Record extracts START
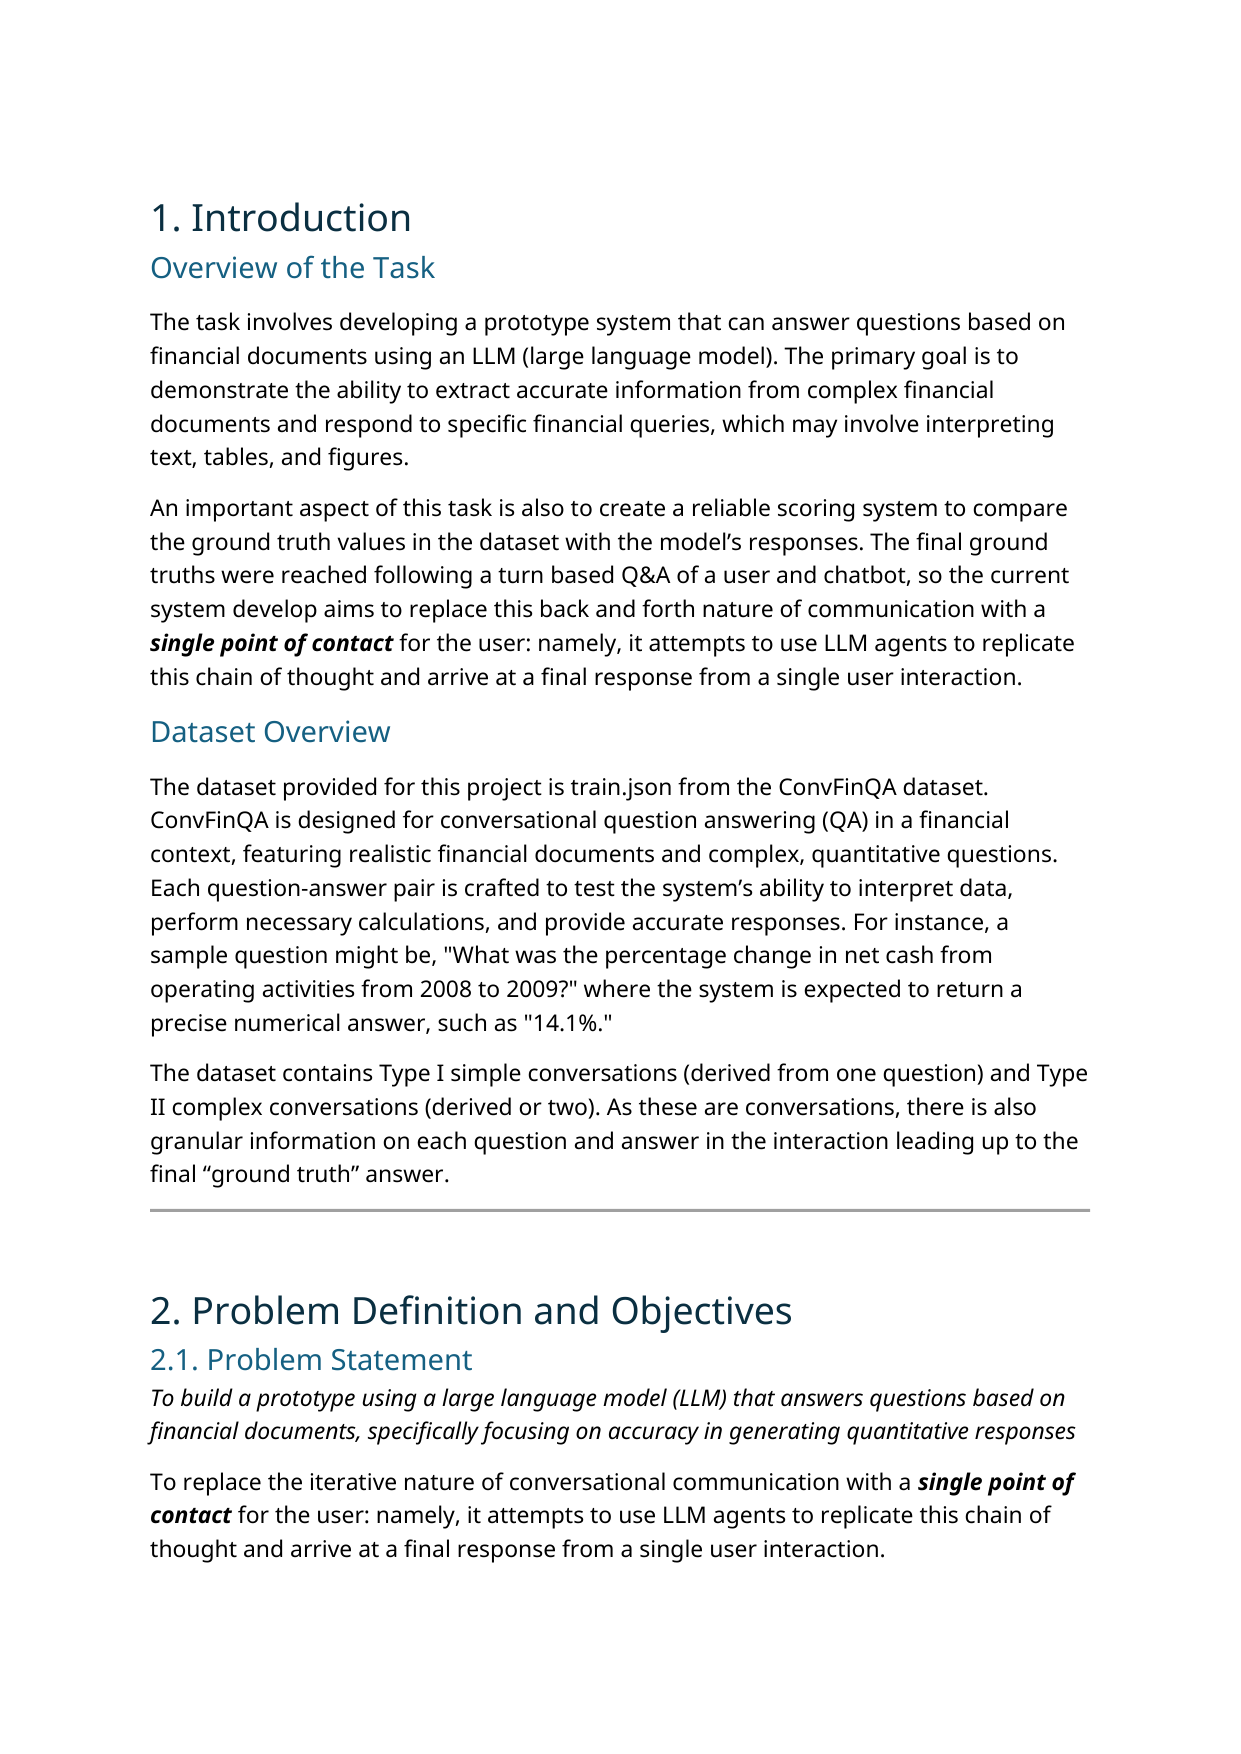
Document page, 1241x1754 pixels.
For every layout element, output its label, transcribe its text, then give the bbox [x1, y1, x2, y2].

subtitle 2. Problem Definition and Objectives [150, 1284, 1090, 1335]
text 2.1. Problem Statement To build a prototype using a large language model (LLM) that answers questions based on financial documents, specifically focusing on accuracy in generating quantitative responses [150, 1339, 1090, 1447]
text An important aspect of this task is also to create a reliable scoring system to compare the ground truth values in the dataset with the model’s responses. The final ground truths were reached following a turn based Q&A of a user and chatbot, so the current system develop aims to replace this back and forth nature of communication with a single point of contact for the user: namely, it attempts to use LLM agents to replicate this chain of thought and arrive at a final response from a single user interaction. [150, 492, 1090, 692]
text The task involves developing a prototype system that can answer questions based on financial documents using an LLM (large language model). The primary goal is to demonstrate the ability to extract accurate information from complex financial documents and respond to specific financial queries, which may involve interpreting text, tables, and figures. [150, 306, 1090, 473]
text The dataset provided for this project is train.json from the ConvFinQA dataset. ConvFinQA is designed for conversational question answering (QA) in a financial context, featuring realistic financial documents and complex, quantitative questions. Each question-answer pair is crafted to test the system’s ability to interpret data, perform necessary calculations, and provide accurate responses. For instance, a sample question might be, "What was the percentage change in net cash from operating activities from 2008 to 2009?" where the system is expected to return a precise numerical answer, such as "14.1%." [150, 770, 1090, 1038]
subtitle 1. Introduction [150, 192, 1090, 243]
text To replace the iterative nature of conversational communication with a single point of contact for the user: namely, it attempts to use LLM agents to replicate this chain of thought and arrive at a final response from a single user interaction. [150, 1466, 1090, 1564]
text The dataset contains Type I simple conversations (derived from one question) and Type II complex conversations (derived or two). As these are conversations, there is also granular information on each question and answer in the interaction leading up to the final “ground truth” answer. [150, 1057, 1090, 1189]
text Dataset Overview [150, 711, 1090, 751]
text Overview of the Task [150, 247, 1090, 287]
Record extracts END
Record extracts START
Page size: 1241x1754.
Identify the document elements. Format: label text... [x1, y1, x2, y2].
Record extracts END
**Work to complete**:
Write out exactly the lines above from the line with "Page size: 1241x1754." through the line with "Identify the document", both of them included, and leave out all other lines.

**Result below**:
Page size: 1241x1754.
Identify the document elements. Format: label text... [x1, y1, x2, y2].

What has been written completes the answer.